Analysis: The Long-Term Care Credit Market in 2013

With interest rates still hovering close to zero, investors continue to search for yield in 2013.

Demand for high-yield paper is currently high due to positive net inflows to municipal bond mutual funds and benchmark yields that remain historically low. While hospitals have dominated municipal issuance during the seasonally slow opening weeks of 2013, spreads in this sector remain tight. Of the approximately $1 billion in hospital bonds issued year-to-date through Feb. 19 (whose ratings ranged from Baa1 to Aa3), the longer maturity bonds were sold at spreads inside 200 basis points over the benchmark curve.

By comparison, the long-term care sector has accounted for approximately $330 million year-to-date issuance, with ratings ranging from non-rated to A3. Primary market spreads for this year’s new long-term care issues have ranged from 130 to 450 basis points over the benchmark curve in contrast to the larger hospital sector. CCRCs have historically been the most common issuer of high-yield municipal bonds within the long-term care sector and that trend holds true so far this year.

Interactive Data classifies long-term care issuers within four subsets based on property type: 

Assisted Living Facilities (ALF) are rental properties that provide supportive assistance care in addition to basic independent living services. Assistance is for activities of daily living including management of medications, bathing and dressing. Many of these facilities have some units dedicated to dementia patients along with some nursing beds. 

Senior Independent Living facilities (SIL) are age-restricted multi-family rental properties that often include access to meals, recreational activities and transportation.

Skilled Nursing Facilities are accredited facilities usually reimbursed by Medicaid and Medicare. Some units can be private pay. Facilities are usually long-term and have full-time nursing care supervised by a physician.
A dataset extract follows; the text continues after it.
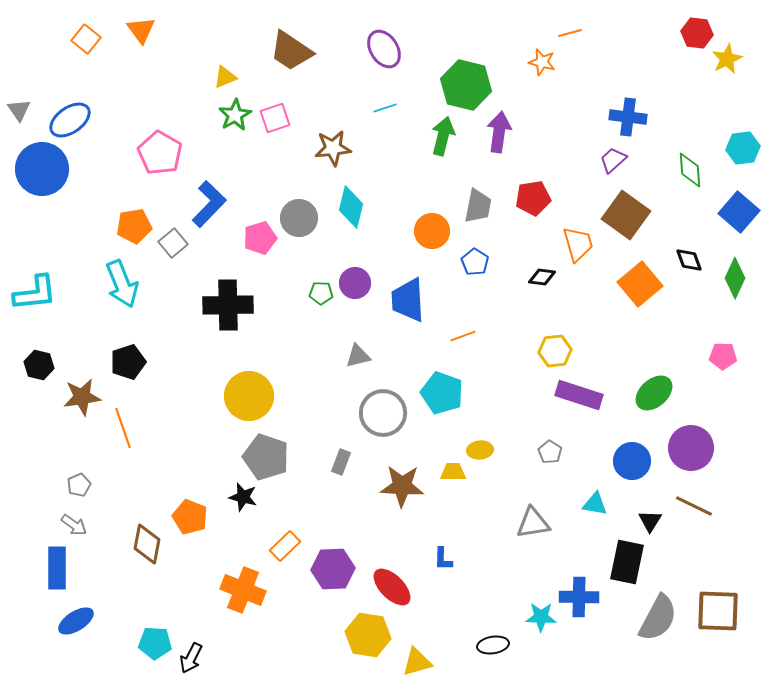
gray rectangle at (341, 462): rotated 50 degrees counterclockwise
Continuing Care Retirement Communities (CCRC) operate properties that include independent living units, assisted living units and nursing units. Payment plans vary but usually include an entrance fee.

Of approximately 1,000 long-term care facilities for which Interactive Data performs credit surveillance, approximately 40% are continuing care communities, 40% are skilled nursing facilities and the remaining 20% are assisted living facilities and independent living facilities. Approximately 5% of the long-term care facilities we follow are “distressed.” These facilities experienced financial difficulties, resulting in covenant defaults, missed payments, and draws on reserve funds.

The long-term care credit market has stabilized somewhat during the past year, with 2012 showing fewer defaults than 2011. This reflects a healthier housing market and decreased issuance of long-term debt after the financial meltdown in 2008. The low interest rate environment has helped, as well.

To be sure, 2012 witnessed some high-profile bankruptcies and bond defaults among long-term care issuers -- especially in the Chicago area -- and a few distressed projects face ongoing default risk. But the majority are stable and improving as the housing market continues to rebound, according to Dan Toboja, vice president at Ziegler Capital Markets, an active broker-dealer in long-term care sector.

Toboja says primary market spreads for non-rated startup facilities today are 125 to 150 basis points tighter than they were at the beginning of 2012, and the bonds have tightened an additional 50 to 60 basis points in the secondary market.

Ziegler’s new-issue pipeline consists of a mix of refinancings, upgrades for existing facilities, and a small number of startups. Other dealers active in the sector include Herbert J. Sims, Cain Brothers, and BB&T Capital Markets.